Russian Constitution of 1918

The first state emblem of Soviet Russia

The first constitution of Russia, which governed the Russian Socialist Federative Soviet Republic, described the regime that assumed power in the October Revolution of 1917. This constitution, which was ratified soon after the Declaration Of Rights Of The Working And Exploited People,[1] formally recognized the working class as the ruling class of Russia according to the principle of the dictatorship of the proletariat, therein making the Russian SFSR the world's first constitutionally socialist state.

The ultimate aims of the state were outlined as: "the abolition of the exploitation of men by men, the entire abolition of the division of the people into classes, the suppression of exploiters, [and] the establishment of a socialist society." The constitution stated that an historical alliance had been formed between the workers and peasants, who together would govern the state through the soviets. The constitution explicitly denied political power to higher classes of Russian society or to those who supported the White armies in the Civil War (1918–21). To prevent the higher classes from re-claiming state power, the first article called for all workers and peasants to be armed and organized into a Red Army while the higher classes be fully disarmed.

Supreme power rested with the All-Russian Congress of Soviets, made up of deputies from local soviets across Russia. The steering committee of the Congress of Soviets—known as the Central Executive Committee—acted as the "supreme organ of power" between sessions of the congress and as the collective presidency of the state.

The congress elected the Council of People's Commissars (Sovnarkom, Sovet narodnykh kommissarov) as the administrative arm of the young government and defined its responsibilities as "general administration of the affairs of the state". (The Sovnarkom had exercised governmental authority from November 1917 until the adoption of the 1918 constitution July 10 by the Congress of Soviets.)
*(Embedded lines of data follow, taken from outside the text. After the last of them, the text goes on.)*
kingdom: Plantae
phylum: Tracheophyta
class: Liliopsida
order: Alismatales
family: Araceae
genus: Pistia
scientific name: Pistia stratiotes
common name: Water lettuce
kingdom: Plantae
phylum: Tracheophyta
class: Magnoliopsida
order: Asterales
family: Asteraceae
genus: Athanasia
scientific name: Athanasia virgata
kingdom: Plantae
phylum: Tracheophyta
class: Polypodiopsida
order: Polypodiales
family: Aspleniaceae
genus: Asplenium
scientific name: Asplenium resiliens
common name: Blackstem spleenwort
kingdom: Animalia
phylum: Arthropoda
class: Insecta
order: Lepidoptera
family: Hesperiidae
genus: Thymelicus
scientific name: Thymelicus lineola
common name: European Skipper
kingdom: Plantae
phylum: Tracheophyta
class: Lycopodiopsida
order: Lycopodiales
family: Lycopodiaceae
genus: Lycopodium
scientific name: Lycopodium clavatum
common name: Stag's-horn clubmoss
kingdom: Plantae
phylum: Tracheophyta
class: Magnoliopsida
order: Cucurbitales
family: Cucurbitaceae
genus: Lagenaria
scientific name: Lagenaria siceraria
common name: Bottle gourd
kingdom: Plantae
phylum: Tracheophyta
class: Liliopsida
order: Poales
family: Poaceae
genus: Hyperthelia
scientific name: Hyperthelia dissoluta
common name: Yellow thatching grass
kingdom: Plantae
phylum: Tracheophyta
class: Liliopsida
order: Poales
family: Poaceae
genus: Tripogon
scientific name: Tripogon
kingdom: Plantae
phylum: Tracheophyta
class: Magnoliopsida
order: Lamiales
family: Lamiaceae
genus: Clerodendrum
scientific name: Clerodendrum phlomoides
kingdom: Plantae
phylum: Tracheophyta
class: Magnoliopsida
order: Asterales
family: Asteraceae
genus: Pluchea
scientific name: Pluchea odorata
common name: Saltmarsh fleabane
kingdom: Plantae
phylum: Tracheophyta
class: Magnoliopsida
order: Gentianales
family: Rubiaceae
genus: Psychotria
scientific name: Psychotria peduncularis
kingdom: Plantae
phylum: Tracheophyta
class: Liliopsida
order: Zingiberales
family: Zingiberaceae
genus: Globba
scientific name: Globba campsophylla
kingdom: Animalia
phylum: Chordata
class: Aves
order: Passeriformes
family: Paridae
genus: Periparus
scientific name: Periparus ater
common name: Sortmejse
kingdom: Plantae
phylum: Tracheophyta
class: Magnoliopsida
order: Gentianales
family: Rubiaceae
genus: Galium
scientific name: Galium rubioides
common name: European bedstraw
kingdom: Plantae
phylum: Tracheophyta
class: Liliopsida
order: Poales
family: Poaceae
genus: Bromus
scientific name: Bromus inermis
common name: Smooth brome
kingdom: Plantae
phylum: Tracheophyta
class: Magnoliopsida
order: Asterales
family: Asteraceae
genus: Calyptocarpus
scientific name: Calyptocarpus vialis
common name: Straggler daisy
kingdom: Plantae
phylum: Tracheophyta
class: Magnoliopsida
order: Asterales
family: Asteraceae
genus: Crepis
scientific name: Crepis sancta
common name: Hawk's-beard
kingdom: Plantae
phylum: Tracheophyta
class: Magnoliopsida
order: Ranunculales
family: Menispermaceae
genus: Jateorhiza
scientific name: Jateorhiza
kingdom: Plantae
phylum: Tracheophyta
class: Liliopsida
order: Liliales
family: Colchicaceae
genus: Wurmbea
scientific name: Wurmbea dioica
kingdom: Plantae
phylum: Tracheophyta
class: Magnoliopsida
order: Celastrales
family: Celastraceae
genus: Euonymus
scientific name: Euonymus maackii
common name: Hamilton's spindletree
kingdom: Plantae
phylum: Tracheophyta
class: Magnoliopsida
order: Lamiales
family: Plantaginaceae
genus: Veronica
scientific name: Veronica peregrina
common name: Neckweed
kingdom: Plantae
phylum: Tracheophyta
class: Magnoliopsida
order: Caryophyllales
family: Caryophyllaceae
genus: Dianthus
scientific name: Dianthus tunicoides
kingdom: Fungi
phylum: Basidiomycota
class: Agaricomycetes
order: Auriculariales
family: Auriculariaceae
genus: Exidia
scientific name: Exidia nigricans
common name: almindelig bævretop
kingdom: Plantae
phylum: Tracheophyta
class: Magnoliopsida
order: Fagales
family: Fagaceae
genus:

One of the first Soviet iterations of a perennial biblical phrase appeared in Article 18, which declares labour to be the duty of all citizens of the Republic, and sloganeers: 'He who does not work, neither shall he eat!'

Importantly, the 1918 Russian Constitution's main principles served as a precursor to the ensuing constitutions of both united and autonomous Soviet republics. They were recognized as fundamental to the 1924 Soviet Constitution, which was the formative document of the Union of Soviet Socialist Republics.[2]